Okay, back to the review.

Short ribs are good, son! And this book right here? This book RYCHEER! This book’ll tell you how to cook some them there short ribs, Cuz. Talking lip-smacking tallywhacker-tempting good short ribs. Don’t have all the fancy ingredients? Don’t worry. Robin Ha says some motherfuckers just use Coca-Cola for their marinade because who has time for soy sauce and ginger and other expensive shit. Just drain a 20 ounce Coke into a plastic bag, drop in your short ribs, and hang out with your Dutch poop or your Asian pears for like thirty minutes, then cook them bitches (the short ribs, not your “baes”, because this is cooking not cannibalism) and you got yourselves some goddamn motherfucking Korean BBQ, you sexy fucker!

But wait, ladies, there’s more!

Need a hot beef injection? Well there’s a recipe for Spicy Beef Soup in this piece! You only need like thirty-seven goddamn ingredients and four weeks vacation time to make it, but holy shit will it make your side dude have main-dude feelings. Also, this Spicy Beef Soup will make your asshole burn. Just warning you. We’re talking nuclear hell hole, got me? We’re talking lava butt, son. Kinda shit that’ll singe your leg hair.
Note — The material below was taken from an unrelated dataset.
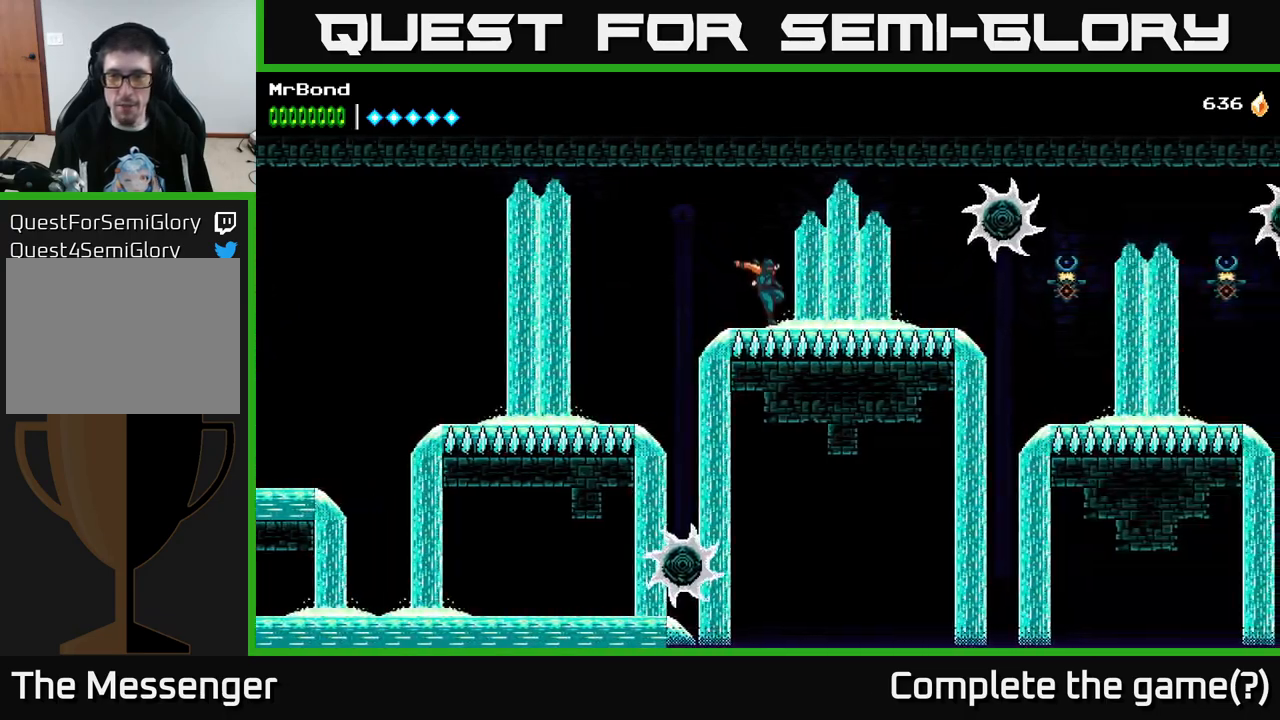
{"buttons": ["B", "R2", "DPAD_RIGHT"], "right_stick": "center", "events": [[434, "B", "down"]]}
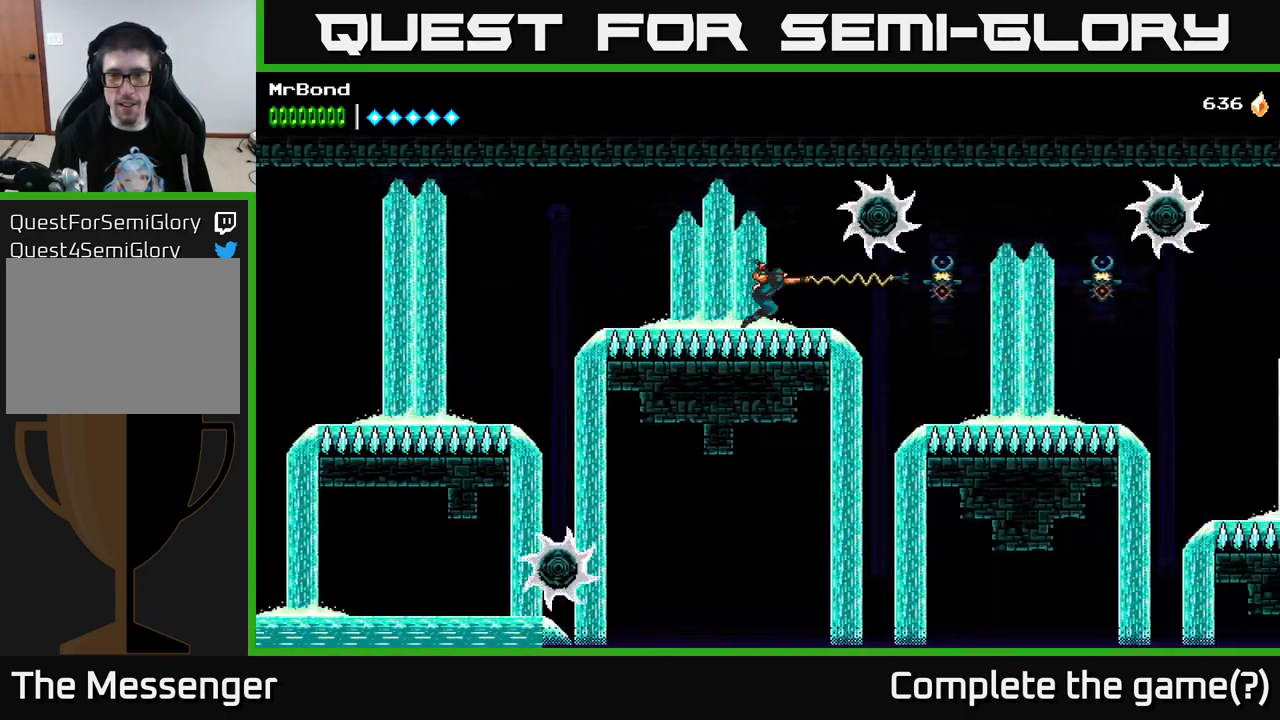
{"buttons": ["R2", "DPAD_LEFT"], "right_stick": "center", "events": [[50, "B", "up"], [350, "DPAD_RIGHT", "up"], [367, "DPAD_LEFT", "down"]]}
So whataya do after you set your rectum on fire? You eat Cold Buckwheat Noodles, of course! But first you’re gonna need some Yengyeoja… holy fuck, did I spell that right the first time? I fucking did! YEA! Anyway, you’re gonna need some of that Yeng shit. It’s yellow wasabi paste. It’s like regular wasabi but yellower. You’re also gonna need a bae. No, like a real bae. One of them Asian pears, because we all know you’re gonna die alone. Then some rice wine vinegar and some other shit I can’t pronounce and you got yourself some fucking Cold Buckwheat Noodles®.

Finally, Robin Ha gives us some of her very own Korean Fusion recipes like Omelet Fried Rice and Spicy Chicken Tacos because who doesn’t love some hot cock!

In summation: Comic books are a unique way to learn how to cook anything. Korean food especially. If you have $20 and don’t mind a cookbook that won’t stay the fuck open when you’re trying to read the recipes, buy the fuck outta this book. Or don’t. Until next time, I’ll be slurping on some buckwheat noodles dipped in Yengyeoja. Ha! I spelled it right again!

Final Judgment: A hundred different ways to make your rectum burn.